Oh my, she's absolutely precious!!! I was cracking up!! Great video!

Julie and Jersey


----------



## missmarstar (Jul 22, 2007)

chloe didnt your mother ever tell you not to play with your food!?! ahahaha she is SO CUTE!!!


----------



## mdoats (Jun 7, 2007)

Oh my gosh, Rookie does the same thing! But bigger! If I give him a biscuit, he pounces on it and bats it around and dances around it. Then he picks it up and throws it and then bats it around some more. All the while shaking his head. He looks like a bronc'ing buck! It's hysterical. I keep meaning to get it on video, but haven't managed to yet. It's pretty impressive though. He still does it at the age of 11 months too.


----------



## Finn's Fan (Dec 22, 2007)

How absolutely adorable! BTW, my granddog is Chloe's half brother; she and Casco have the same sire. He's a fuzzball like your little one.


----------



## Celeigh (Nov 29, 2007)

I love the pounce! Fergus does that too with his tennis ball! Your girl is just darling!!!!!


----------



## BeauShel (May 20, 2007)

Chloe is a little ham for the camera. She is such a pretty girl and looks like a real sweetie. I can imagine she is bringing you both such happiness and laughter into your lives. And smart too.


----------



## xtine77 (Aug 10, 2007)

awww she's adorable! mine still does that especially with food/fruit that's round shaped


----------



## ILoveAMonster (Nov 11, 2007)

I love when they do this..Harley will throw her treats up into the air when she plays with them...so cute.


----------



## Lisa_and_Willow. (Dec 18, 2007)

Such a funny little fluffball!


----------



## TheHooch (May 9, 2007)

That was so cute you couldn;t help but smile.


----------



## ErikaS (Oct 1, 2007)

That is so adorable!! She is so precious, I want another one!

We used cut up hotdogs for training -- It worked really well since the other treats were too hard when he was a puppy.... and we still use them.


----------



## paula bedard (Feb 5, 2008)

too cute!!!! Ike is a year and still does this.

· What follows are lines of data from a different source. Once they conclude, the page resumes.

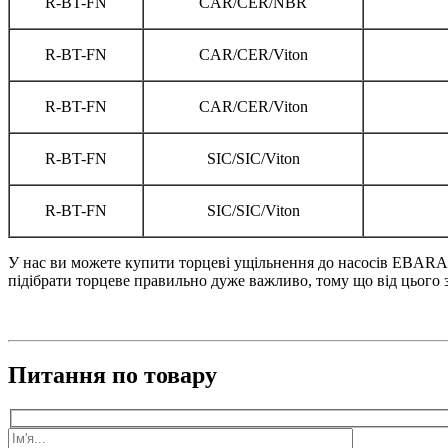
R-BT-FN
CAR/CER/NBR
R-BT-FN
CAR/CER/Viton
R-BT-FN
CAR/CER/Viton
R-BT-FN
SIC/SIC/Viton
R-BT-FN
SIC/SIC/Viton
У нас ви можете купити торцеві ущільнення до насосів EBARA се
підібрати торцеве правильно дуже важливо, тому що від цього з
Питання по товару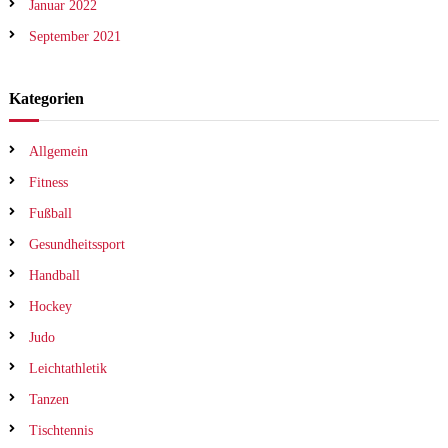
Januar 2022
September 2021
Kategorien
Allgemein
Fitness
Fußball
Gesundheitssport
Handball
Hockey
Judo
Leichtathletik
Tanzen
Tischtennis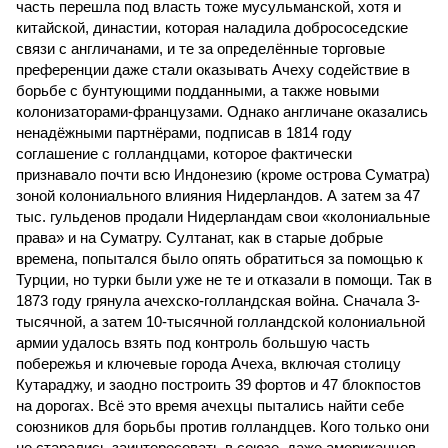
часть перешла под власть тоже мусульманской, хотя и
китайской, династии, которая наладила добрососедские
связи с англичанами, и те за определённые торговые
преференции даже стали оказывать Ачеху содействие в
борьбе с бунтующими подданными, а также новыми
колонизаторами-французами. Однако англичане оказались
ненадёжными партнёрами, подписав в 1814 году
соглашение с голландцами, которое фактически
признавало почти всю Индонезию (кроме острова Суматра)
зоной колониального влияния Нидерландов. А затем за 47
тыс. гульденов продали Нидерландам свои «колониальные
права» и на Суматру. Султанат, как в старые добрые
времена, попытался было опять обратиться за помощью к
Турции, но турки были уже не те и отказали в помощи. Так в
1873 году грянула ачехско-голландская война. Сначала 3-
тысячной, а затем 10-тысячной голландской колониальной
армии удалось взять под контроль большую часть
побережья и ключевые города Ачеха, включая столицу
Кутараджу, и заодно построить 39 фортов и 47 блокпостов
на дорогах. Всё это время ачехцы пытались найти себе
союзников для борьбы против голландцев. Кого только они
не старались заинтересовать в союзе, даже американцев.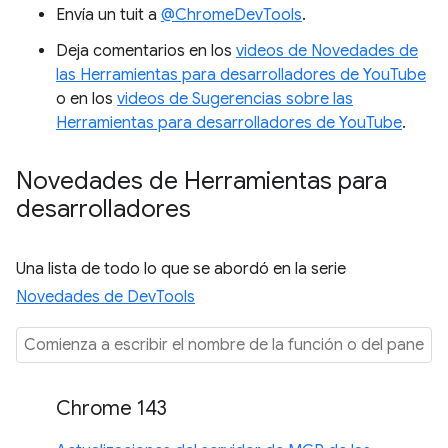
Envía un tuit a
@ChromeDevTools
.
Deja comentarios en los
videos de Novedades de
las Herramientas para desarrolladores de YouTube
o en los
videos de Sugerencias sobre las
Herramientas para desarrolladores de YouTube
.
Novedades de Herramientas para
desarrolladores
Una lista de todo lo que se abordó en la serie
Novedades de DevTools
Chrome 143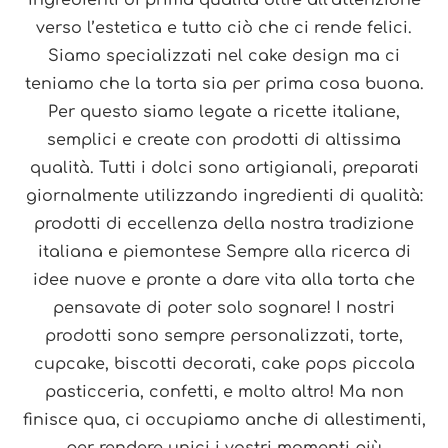
ingredienti di prima qualità oltre all’attenzione
verso l’estetica e tutto ciò che ci rende felici.
Siamo specializzati nel cake design ma ci
teniamo che la torta sia per prima cosa buona.
Per questo siamo legate a ricette italiane,
semplici e create con prodotti di altissima
qualità. Tutti i dolci sono artigianali, preparati
giornalmente utilizzando ingredienti di qualità:
prodotti di eccellenza della nostra tradizione
italiana e piemontese Sempre alla ricerca di
idee nuove e pronte a dare vita alla torta che
pensavate di poter solo sognare! I nostri
prodotti sono sempre personalizzati, torte,
cupcake, biscotti decorati, cake pops piccola
pasticceria, confetti, e molto altro! Ma non
finisce qua, ci occupiamo anche di allestimenti,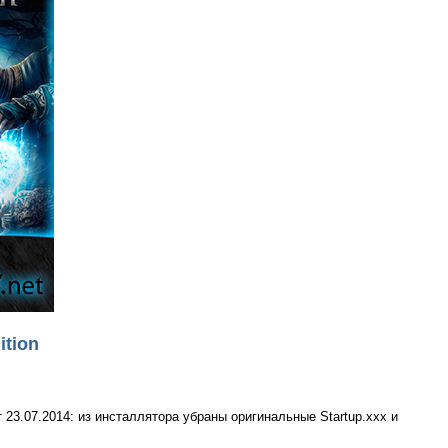
ition
 23.07.2014: из инсталлятора убраны оригинальные Startup.xxx и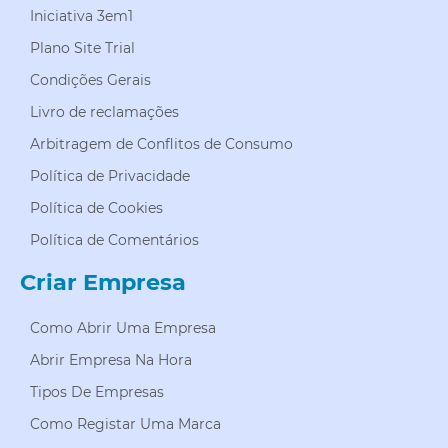
Iniciativa 3em1
Plano Site Trial
Condições Gerais
Livro de reclamações
Arbitragem de Conflitos de Consumo
Política de Privacidade
Política de Cookies
Política de Comentários
Criar Empresa
Como Abrir Uma Empresa
Abrir Empresa Na Hora
Tipos De Empresas
Como Registar Uma Marca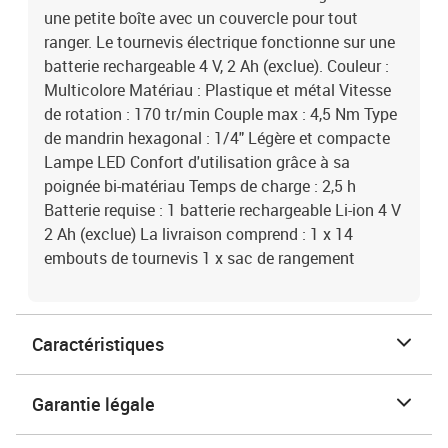
une petite boîte avec un couvercle pour tout
ranger. Le tournevis électrique fonctionne sur une
batterie rechargeable 4 V, 2 Ah (exclue). Couleur :
Multicolore Matériau : Plastique et métal Vitesse
de rotation : 170 tr/min Couple max : 4,5 Nm Type
de mandrin hexagonal : 1/4" Légère et compacte
Lampe LED Confort d'utilisation grâce à sa
poignée bi-matériau Temps de charge : 2,5 h
Batterie requise : 1 batterie rechargeable Li-ion 4 V
2 Ah (exclue) La livraison comprend : 1 x 14
embouts de tournevis 1 x sac de rangement
Caractéristiques
Garantie légale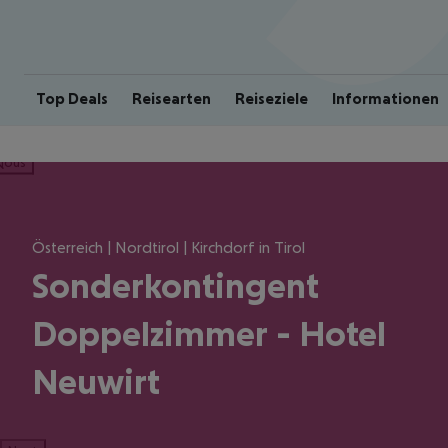
Top Deals
Reisearten
Reiseziele
Informationen
ious
Österreich | Nordtirol | Kirchdorf in Tirol
Sonderkontingent
Doppelzimmer - Hotel
Neuwirt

I've started tossing him his morning treat and he plays with it like it's alive. It's sooo much cuter when they're little, though


----------



## Faith's mommy (Feb 26, 2007)

Faith is almost 4 and she'll still toss around a treat and "pounce" on it from time to time.

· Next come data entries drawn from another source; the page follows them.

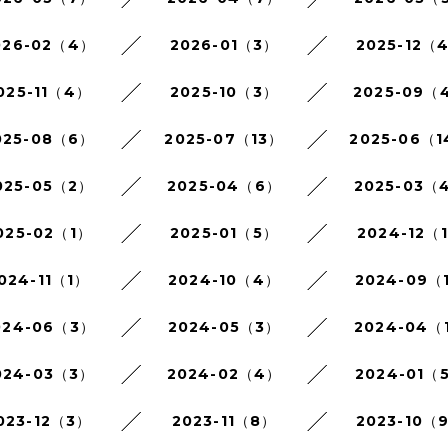
026-02（4）
2026-01（3）
2025-12（
025-11（4）
2025-10（3）
2025-09（
025-08（6）
2025-07（13）
2025-06（
025-05（2）
2025-04（6）
2025-03（
025-02（1）
2025-01（5）
2024-12（
024-11（1）
2024-10（4）
2024-09（
024-06（3）
2024-05（3）
2024-04（
024-03（3）
2024-02（4）
2024-01（
023-12（3）
2023-11（8）
2023-10（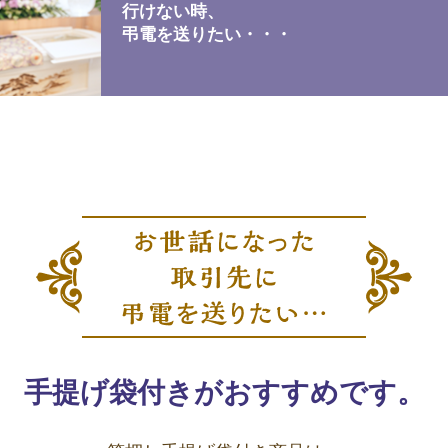
行けない時、
弔電を送りたい・・・
手提げ袋付きがおすすめです。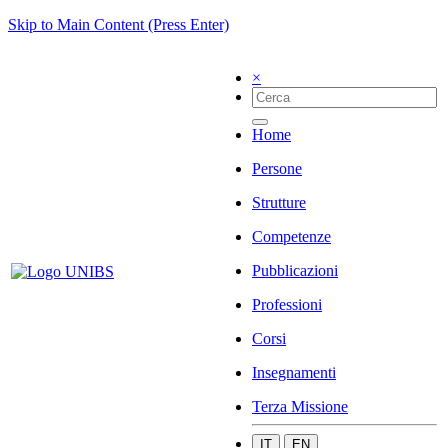
Skip to Main Content (Press Enter)
×
Home
Persone
Strutture
Competenze
Pubblicazioni
Professioni
Corsi
Insegnamenti
Terza Missione
IT
EN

that was an adorable video


----------



## Angel_Kody (Feb 27, 2007)

OMG!!! She is so precious!! I am so glad that she is bringing you so much joy!!


----------



## Lego&Jacub (Jul 18, 2006)

Oh... what a darling little girl!!!! Brought a smile to my face too!!


----------



## Maggies mom (Jan 6, 2006)

In the first part when she was lifting her paw... you could repeat wave..... as a trick...she is a cutie....


----------



## Wrigley's Mom (Nov 6, 2006)

Talk about delayed gratification--she is SO dang cute!!!!


----------



## sharlin (Feb 26, 2007)

WOW----she works that to perfection!!! What a doll!!


----------



## Sunny Delight (Mar 10, 2007)

She is just too cute for words!! I loved her little paw trick! Does she know "paw" or "shake" or whatever? She looked like she thought, "I'll try this paw. Now I'll try the other paw. No? Maybe the first paw..." Then to see her play with that bisquit like it was a cricket was just precious! Mine have never been that playful, so that is so much fun for me to see!! Thanks for the smile!!


----------